##### Excerpted passage

# Best bow press?



## rslscobra (Jan 23, 2006)

EZ press is one of the best ones out there. Their are others on here a little cheaper....TOAD ect. you can check the classifieds, but IMO the in lines are the best.


----------



## Bowtek1 (Apr 30, 2008)

I went to PSE bows last year and also needed a bow press, went with the toad press.
Good press, does everything I want, and still had cash left over to buy more STUFF!


----------



## baldbear2009 (Jan 17, 2009)

Apple Eliminator---the best there is !


----------



## radpuppy (Dec 16, 2008)

*bow press*

have the ez press in my shop LOVE IT.


----------



## edthearcher (Nov 2, 2002)

*post*

sootball also makes a good press


----------



## outback jack (Aug 12, 2006)

E.L.P. press is what I have and I really like it. Simple and easy to change things.


----------



## BowHunter4Lif (Jul 23, 2009)

*bowpress*

I have a power press in my shop and I LOVE it! Last chance is the most expensive, but far worth it. I looked into building one and the cost is about half as much as it is to buy the EZ Press. The only reason I have the power press is the price I got it for... one I couldn't pass up. You will never be disappointed with the EZ Press.

##########
##### Given information

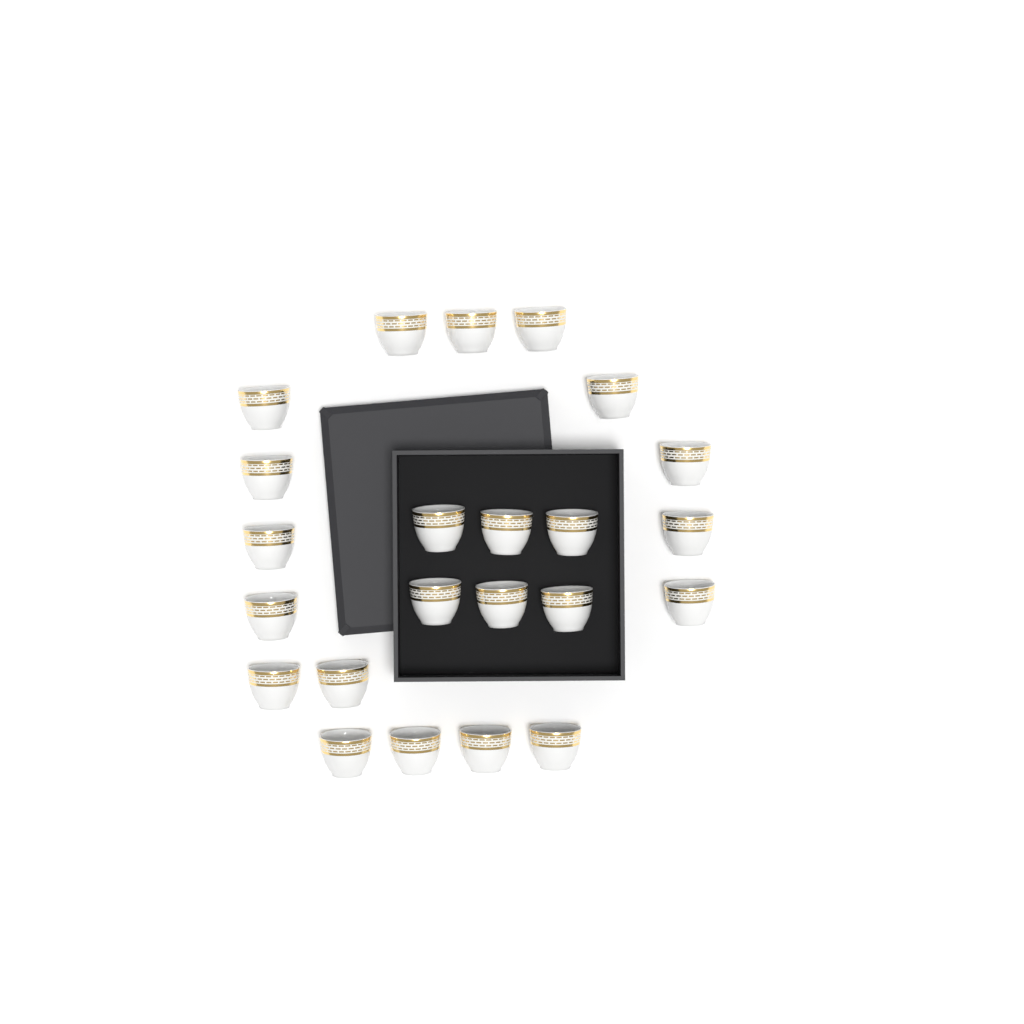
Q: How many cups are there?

##########

§ Exercise 1
Name every bow press that a poster in the bow press thread says they own or have in their shop.
§ Exercise 2
In the bow press thread, what does BowHunter4Lif say building a press would cost compared with buying the EZ Press?

§ Written reply 1
- Toad press
- EZ press
- E.L.P. press
- Power press

§ Written reply 2
About half as much as buying the EZ Press.